Data from: Bayesian divergence-time estimation with genome-wide SNP data of sea catfishes (Ariidae) supports Miocene closure of the Panamanian isthmus

The closure of the Isthmus of Panama has long been considered to be one of the best defined biogeographic calibration points for molecular divergence-time estimation. However, geological and biological evidence has recently cast doubt on the presumed timing of the initial isthmus closure around 3 Ma but has instead suggested the existence of temporary land bridges as early as the Middle or Late Miocene. The biological evidence supporting these earlier land bridges was based either on only few molecular markers or on concatenation of genome-wide sequence data, an approach that is known to result in potentially misleading branch lengths and divergence times, which could compromise the reliability of this evidence. To allow divergence-time estimation with genomic data using the more appropriate multi-species coalescent model, we here develop a new method combining the SNP-based Bayesian species-tree inference of the software SNAPP with a molecular clock model that can be calibrated with fossil or biogeographic constraints. We validate our approach with simulations and use our method to reanalyze genomic data of Neotropical army ants (Dorylinae) that previously supported divergence times of Central and South American populations before the isthmus closure around 3 Ma. Our reanalysis with the multi-species coalescent model shifts all of these divergence times to ages younger than 3 Ma, suggesting that the older estimates supporting the earlier existence of temporary land bridges were artifacts resulting at least partially from the use of concatenation. We then apply our method to a new RAD-sequencing data set of Neotropical sea catfishes (Ariidae) and calibrate their species tree with extensive information from the fossil record. We identify a series of divergences between groups of Caribbean and Pacific sea catfishes around 10 Ma, indicating that processes related to the emergence of the isthmus led to vicariant speciation already in the Late Miocene, millions of years before the final isthmus closure.

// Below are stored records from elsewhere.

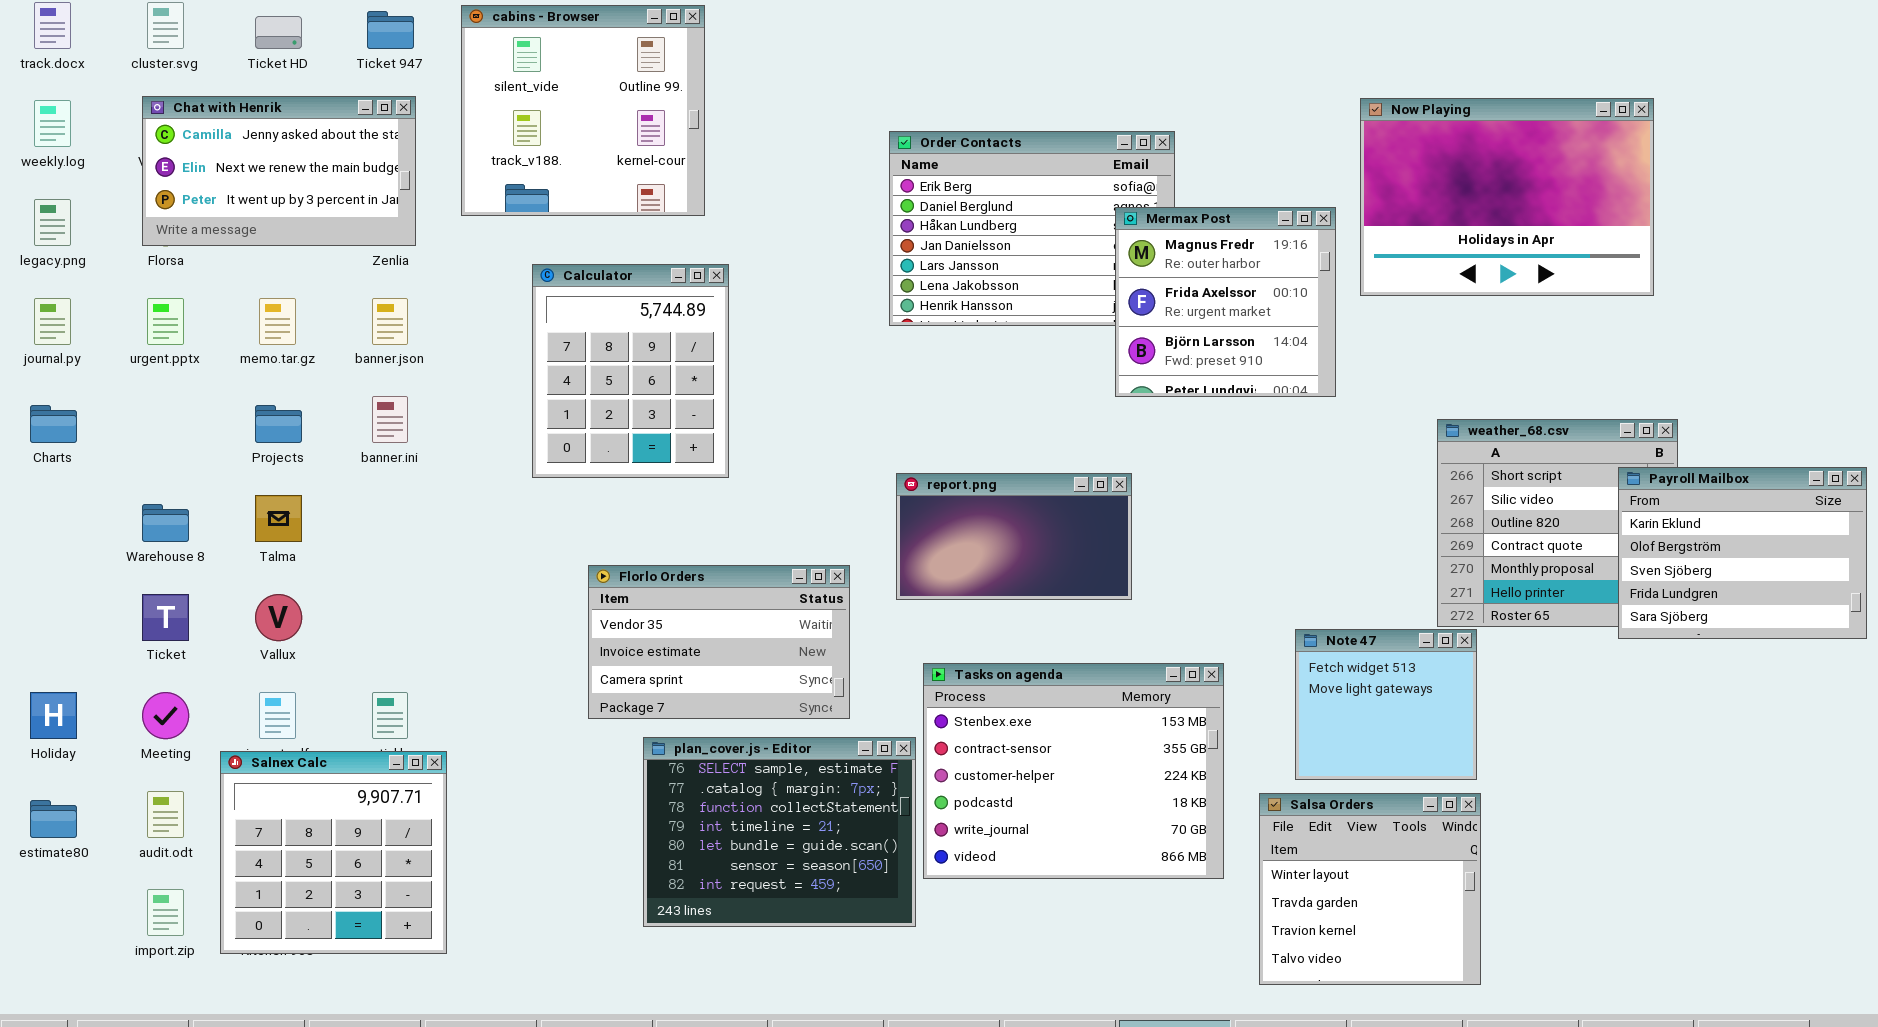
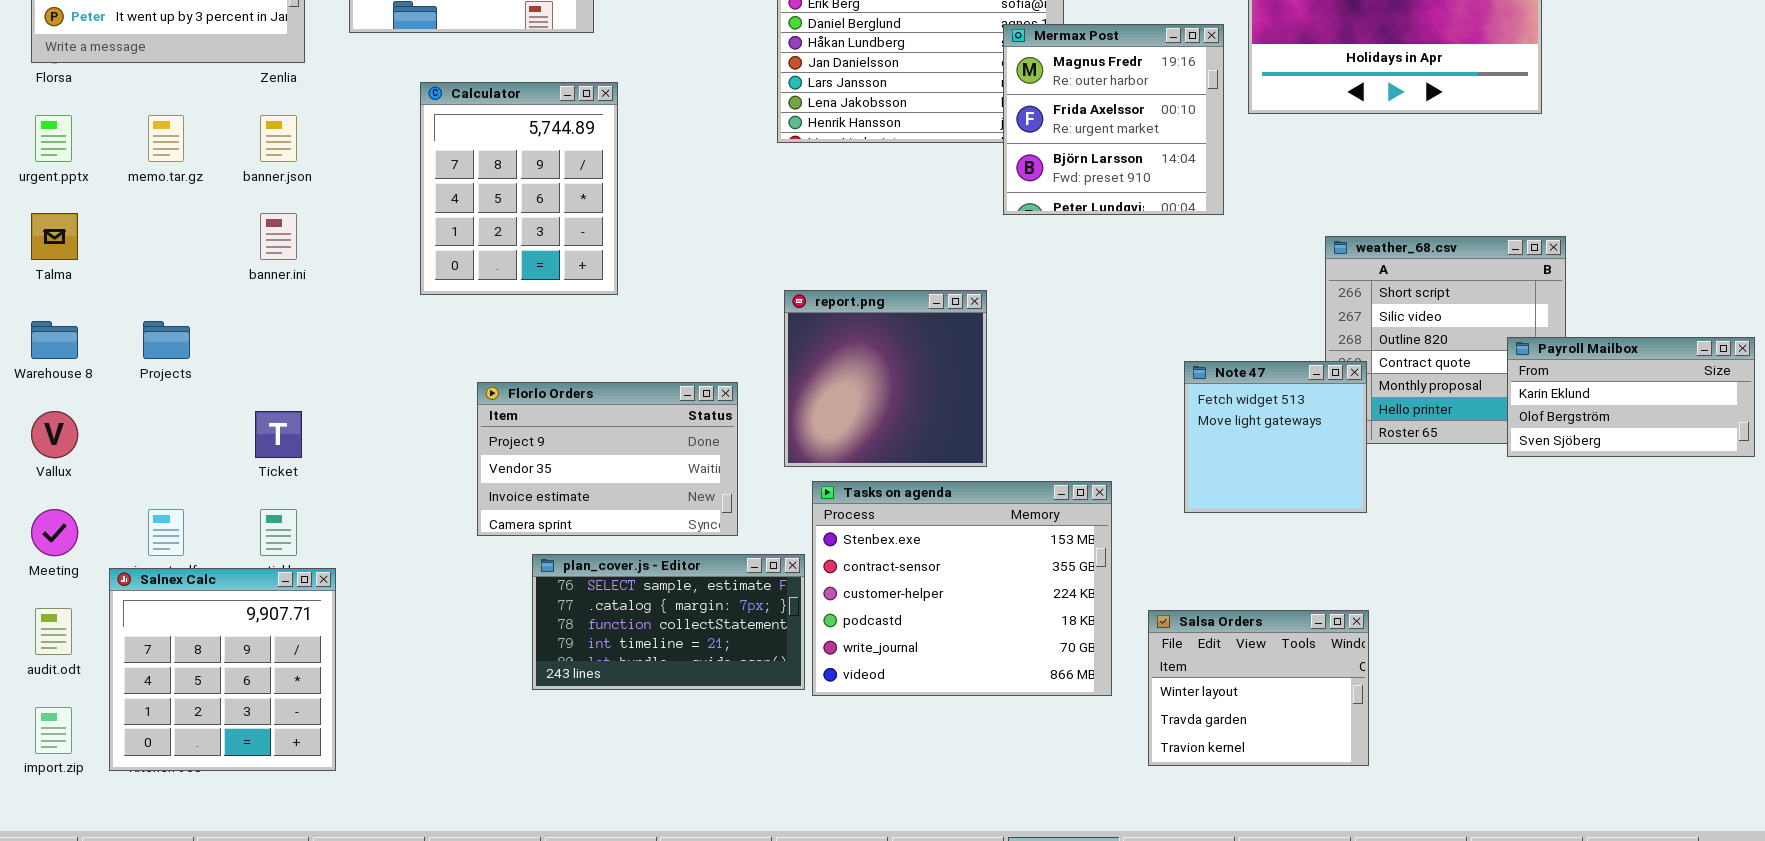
Projects: [255,405,302,443] -> [143,321,190,359], moved
Payroll Mailbox: [1618,467,1867,639] -> [1507,337,1755,457], resized
report.png: [896,473,1132,600] -> [784,290,987,467], resized
Talma: [255,495,302,542] -> [31,213,78,260], moved
Florlo Orders: [588,565,850,719] -> [477,382,738,536], scrolled up 1 row
Ticket: [142,594,189,641] -> [255,411,302,458], moved
Vallux: [255,594,302,641] -> [31,411,78,458], moved
Note 47: [1295,629,1477,780] -> [1184,361,1367,513], moved
plan_cover.js - Editor: [643,737,916,927] -> [532,554,805,690], resized
Salsa Orders: [1259,793,1481,985] -> [1148,610,1369,766], resized

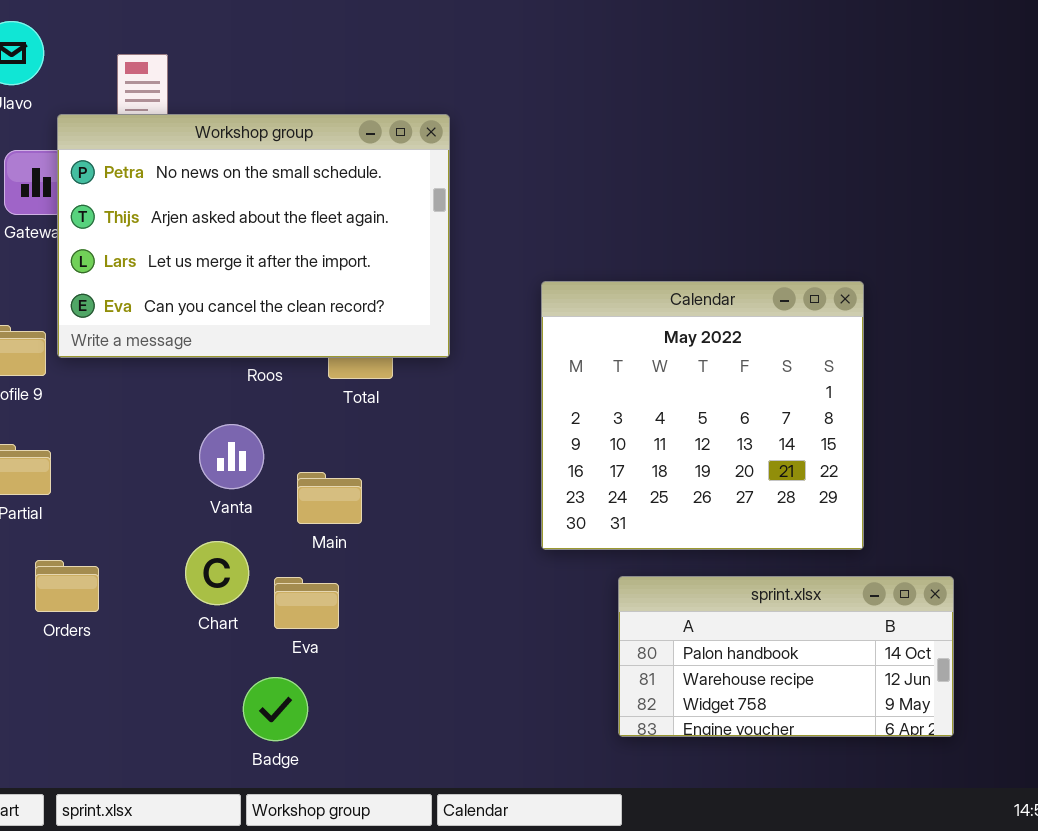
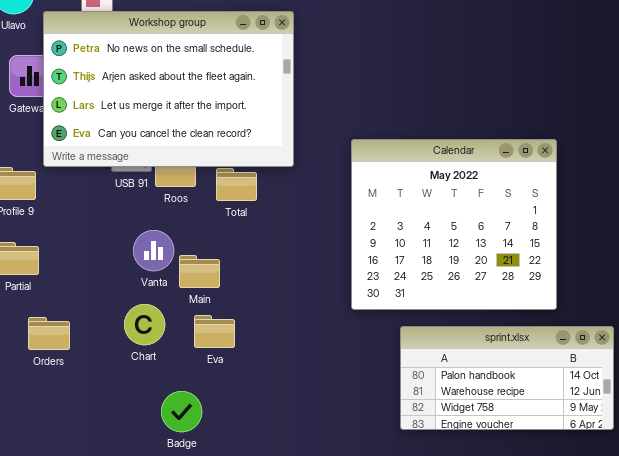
Workshop group: [57,114,450,358] -> [43,11,294,167], moved
Main: [297,472,362,524] -> [179,255,220,288], moved
Eva: [274,577,339,629] -> [194,315,235,348], moved

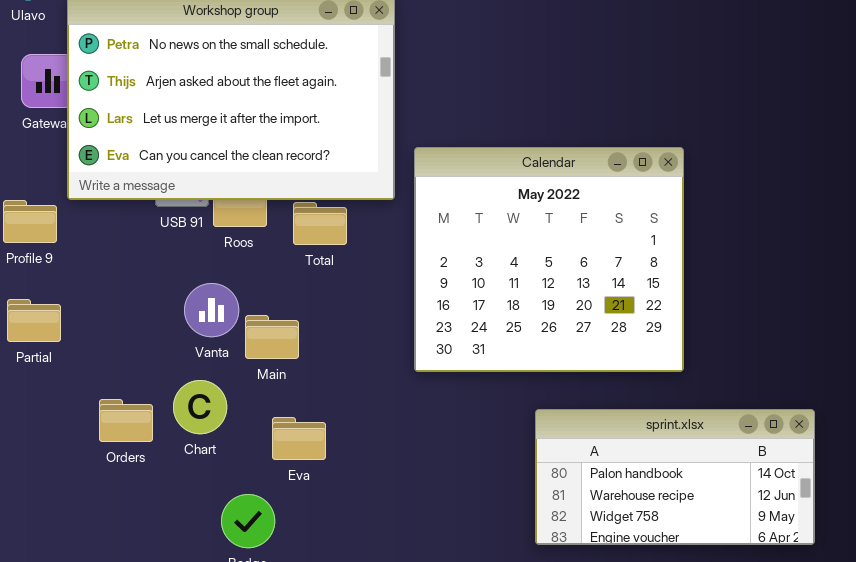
Calendar: [351,139,557,310] -> [414,147,684,372], moved
Eva: [194,315,235,348] -> [272,417,326,460], moved
Orders: [28,317,70,350] -> [99,399,153,442], moved

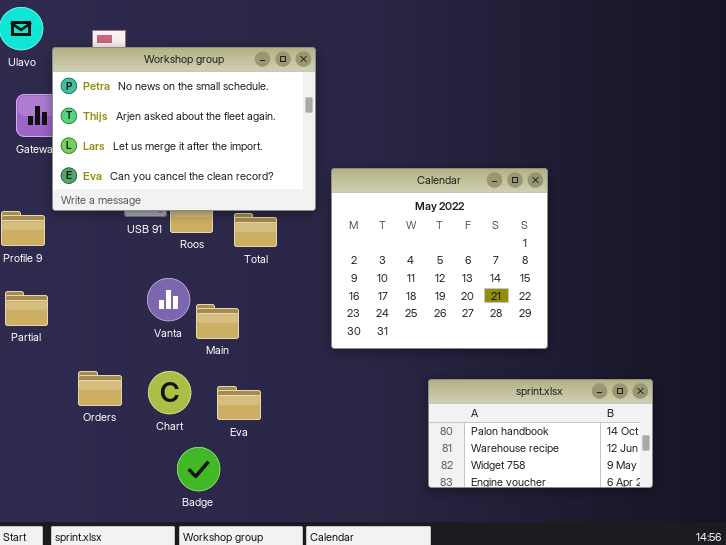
Chart: [173,380,227,434] -> [148,371,191,414], moved

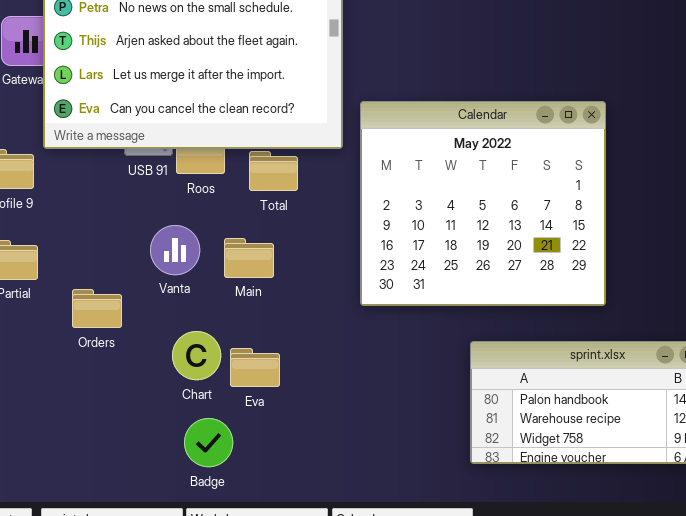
Main: [196,304,239,339] -> [224,238,274,278], moved
Orders: [78,371,122,406] -> [72,289,122,328], moved
Chart: [148,371,191,414] -> [172,331,221,380], moved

长期以来，巴拿马地峡（Isthmus of Panama）的闭合被认为是分子分化时间估计领域最明确的生物地理校准点之一。然而，近期的地质与生物学证据对学界普遍认为的巴拿马地峡初始闭合发生于约3 Ma的时间提出了质疑，反而表明早在中新世中期或晚期就存在临时性陆桥。支撑这些更早陆桥存在的生物学证据，要么仅基于少量分子标记，要么采用了全基因组序列串联分析的方法——而该方法已知可能会产生具有误导性的分支长度与分化时间估计结果，进而损害此类证据的可靠性。为了借助更适宜的多物种溯祖模型（multi-species coalescent model）开展基因组数据的分化时间估计，本文开发了一种全新方法：将软件SNAPP基于单核苷酸多态性（SNP, single nucleotide polymorphism）的贝叶斯物种树推断，与可通过化石或生物地理约束进行校准的分子钟模型相结合。我们通过模拟实验验证了该方法的有效性，并将其用于重新分析新热带行军蚁（Dorylinae亚科）的基因组数据——此前这类数据支持中美洲与南美洲种群的分化时间早于约3 Ma的地峡闭合事件。基于多物种溯祖模型的重新分析将所有此类分化时间修正至3 Ma以内，这表明此前支持临时性陆桥更早存在的估算结果，至少部分是由串联分析方法所导致的人为假象。随后，我们将该方法应用于一套全新的新热带海鲶（海鲶科Ariidae）限制性位点关联DNA测序（RAD-seq, restriction-site associated DNA sequencing）数据集，并利用大量化石记录信息对其物种树进行校准。我们在加勒比海与太平洋海鲶类群之间发现了一系列发生于约10 Ma的分化事件，这表明与地峡形成相关的过程早在中新世晚期——即巴拿马地峡最终闭合数百万年前——就已引发了异域成种作用。